University of Illinois Cancer Center members and others at the University of Illinois Chicago (UIC) are authors of a study published in the journal Nature Communications.
Cancer Center member Douglas Thomas, PhD, Associate Professor, Medicinal Chemistry and Pharmacognosy, in the Retzky College of Pharmacy at UIC, is corresponding author of the study, “Nitric Oxide Inhibits Ten-Eleven Translocation DNA Demethylases to Regulate 5mC and 5hmC Across the Genome.” Cancer Center member Constantinos Chronis, PhD, Assistant Professor, Biochemistry and Molecular Genetics, in the College of Medicine, is also an author. Both are part of the Cancer Biology research program at the Cancer Center. The Cancer Center is part of UI Health, UIC’s academic health enterprise.
The study investigates nitric oxide (NO) as an endogenous regulator of DNA methylation, with a focus on triple-negative breast cancer (TNBC) models.

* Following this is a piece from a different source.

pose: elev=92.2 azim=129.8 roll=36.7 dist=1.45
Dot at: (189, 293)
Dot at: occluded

The study conclusion is excerpted below:
“In conclusion, this study demonstrates that NO is an endogenous regulator of TET activity and DNA methylation. This represents an unprecedented functional role for NO in regulating steady-state DNA methylation (and hydroxymethylation) levels. How changes in DNA 5mC/5hmC at specific loci regulate the expression of NO-responsive genes and how this mechanism synergizes with or antagonizes other canonical NO signaling mechanisms is still an open question. In cancer, further mechanistic studies are needed to fully understand the functional consequences of NO-mediated TET inhibition in relation to transcriptional malleability, transcriptional heterogeneity, and phenotypic plasticity—all associated with more aggressive tumors, worse patient prognosis, and resistance to chemotherapies. Although the findings presented herein have been in the context of cancers (breast), we suspect that the fundamental discovery that NO inhibits TET enzymes to change DNA methylation patterns is a contributing factor to numerous diseases where there is dysregulated NO synthesis and aberrant DNA methylation patterns. Moreover, this discovery raises the possibility that NO could regulate DNA methylation to control gene expression under physiological settings which should be explored further. Our previous work demonstrated that NO is an endogenous regulator of histone post-translational modifications and mRNA methylation, and here we show how NO regulates DNA methylation. Therefore, in addition to its canonical roles in cell signaling and gene expression, NO should be recognized as a dominant regulator of the epigenetic landscape,: the authors wrote.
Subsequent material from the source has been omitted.